As far as I know hakchi2 patches PAL Roms automatically. Maybe thats why they are working....


----------



## AlessioM88 (Oct 12, 2017)

Localhorst86 said:


> As far as I know hakchi2 patches PAL Roms automatically. Maybe thats why they are working....


Thanks for your answer. However that version worked before with hakchi 2.20. It don't work with hakchi 2.21b. Some person said me to try hakchi 2.21c that not patches automatically pal roms in ntsc. Before that, can you kindly try to launch Pinocchio (E) or Sparkster (E) , Donkey Kong Contry 2 (E), Donkey Kong Country 3 (E), Super Mario All-Stars + Super Mario World (E) with hakchi 2.21 and tell me if they give you the same problem? thank you!


----------



## WiiUBricker (Oct 12, 2017)

Localhorst86 said:


> As far as I know hakchi2 patches PAL Roms automatically. Maybe thats why they are working....

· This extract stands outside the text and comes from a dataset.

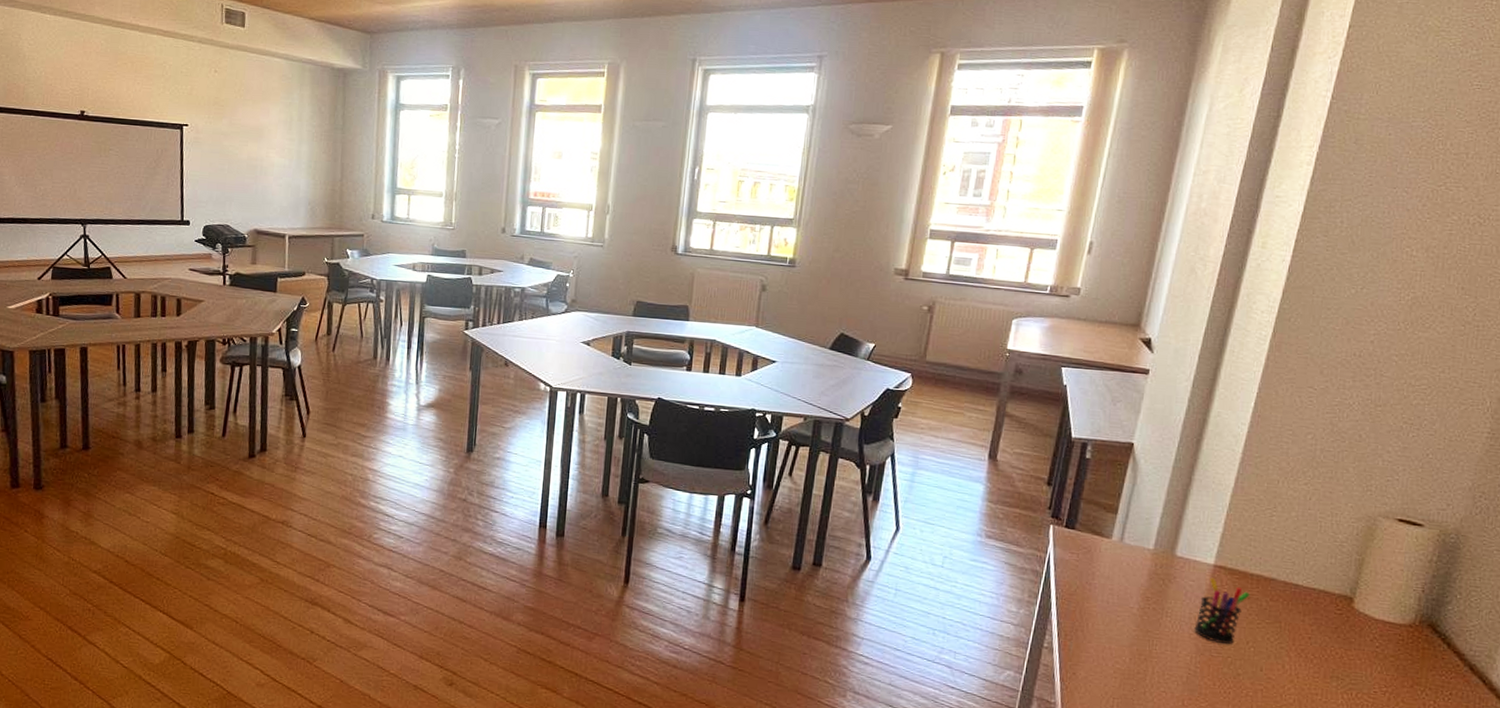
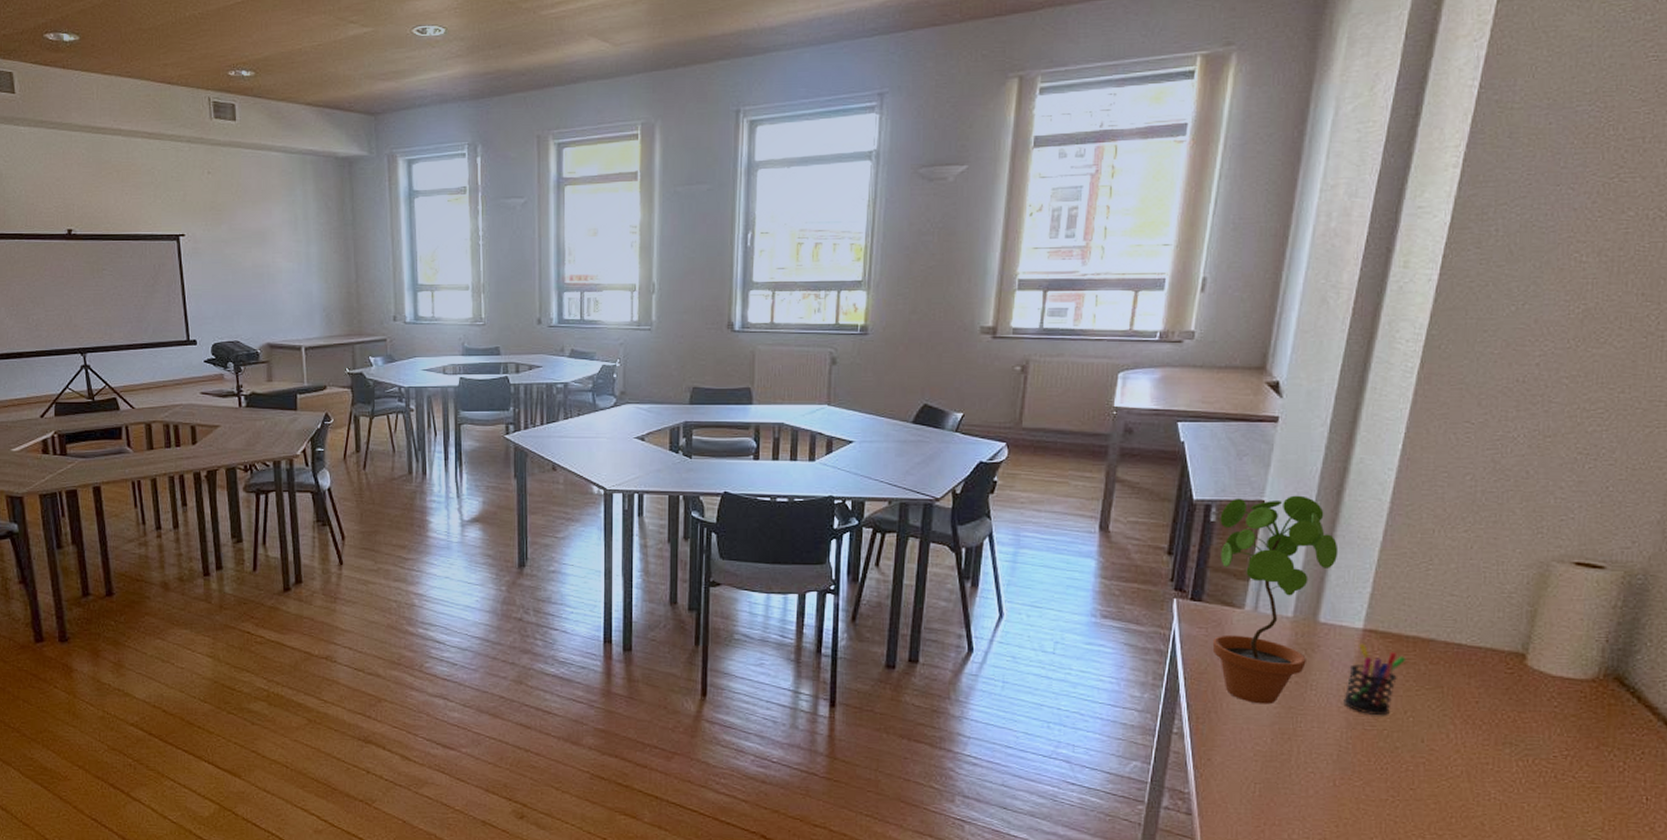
potted plant: none [1082,440,1196,627] -> present [1212,495,1339,705]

Afaik hakchi does not patch PAL ROMs to NTSC. It does convert them to the WiiU VC format.


----------



## AlessioM88 (Oct 12, 2017)

WiiUBricker said:


> Afaik hakchi does not patch PAL ROMs to NTSC. It does convert them to the WiiU VC format.


Can you help me to find out why some PAL roms like Pinocchio, DOnkey Kong. etc. worked fine on hakchi 2.20 but not with hakchi 2.21b ? Can you try that for me if you have that version? There's a new hakchi version now, 2.1c, maybe it can solve this?


----------



## Dan-the-Rebirth (Oct 12, 2017)

What's the best way to patch a pal Rom to 60hz if I want to play them in German? Or is it easyer to put the German localization into the US Rom?


----------



## AlessioM88 (Oct 12, 2017)

AlessioM88 said:


> Can you help me to find out why some PAL roms like Pinocchio, DOnkey Kong. etc. worked fine on hakchi 2.20 but not with hakchi 2.21b ? Can you try that for me if you have that version? There's a new hakchi version now, 2.1c, maybe it can solve this?

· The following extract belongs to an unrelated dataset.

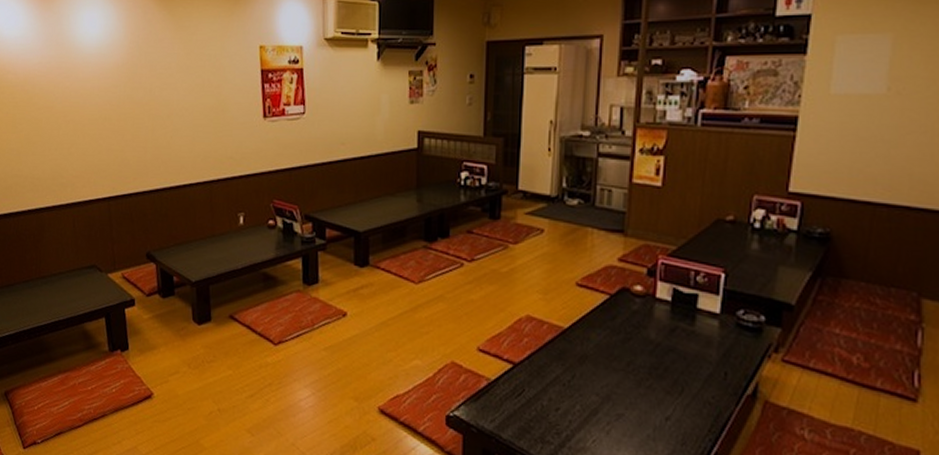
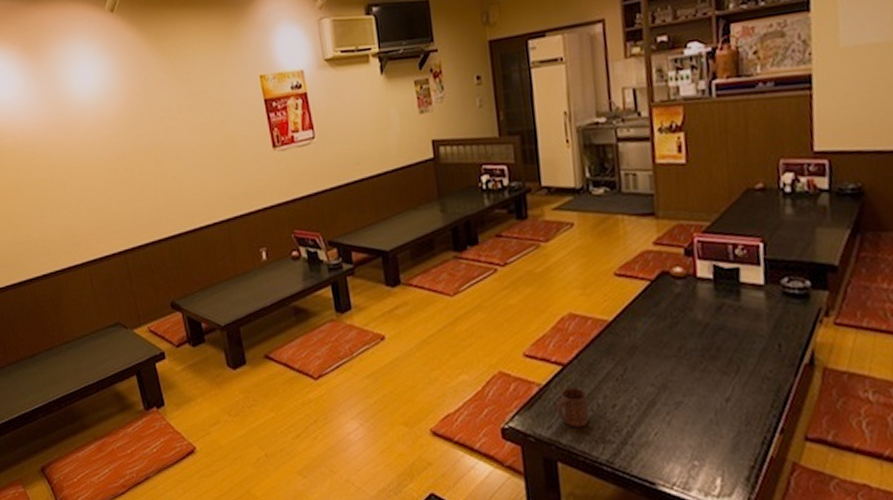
cup: none [502,385,533,425] -> present [556,387,589,428]

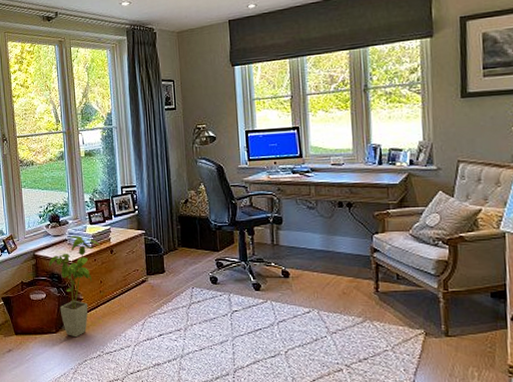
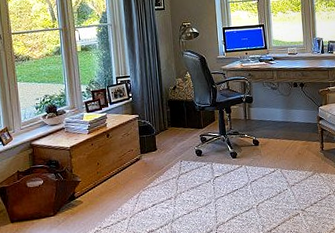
house plant: present [49,236,102,338] -> none [46,123,99,218]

Ok! I fix the problem! I used the new version hakchi 2.21c and fixes pal protection of these games 
Now the compatibility is very huge, but for some game that doesn't work , please use the line " --retroarch" in game settings of hakchi to play that game using retroarch! You have to install retroarch modules first! In this way you can play ALL, NTSC PAL and Hacked roms!


----------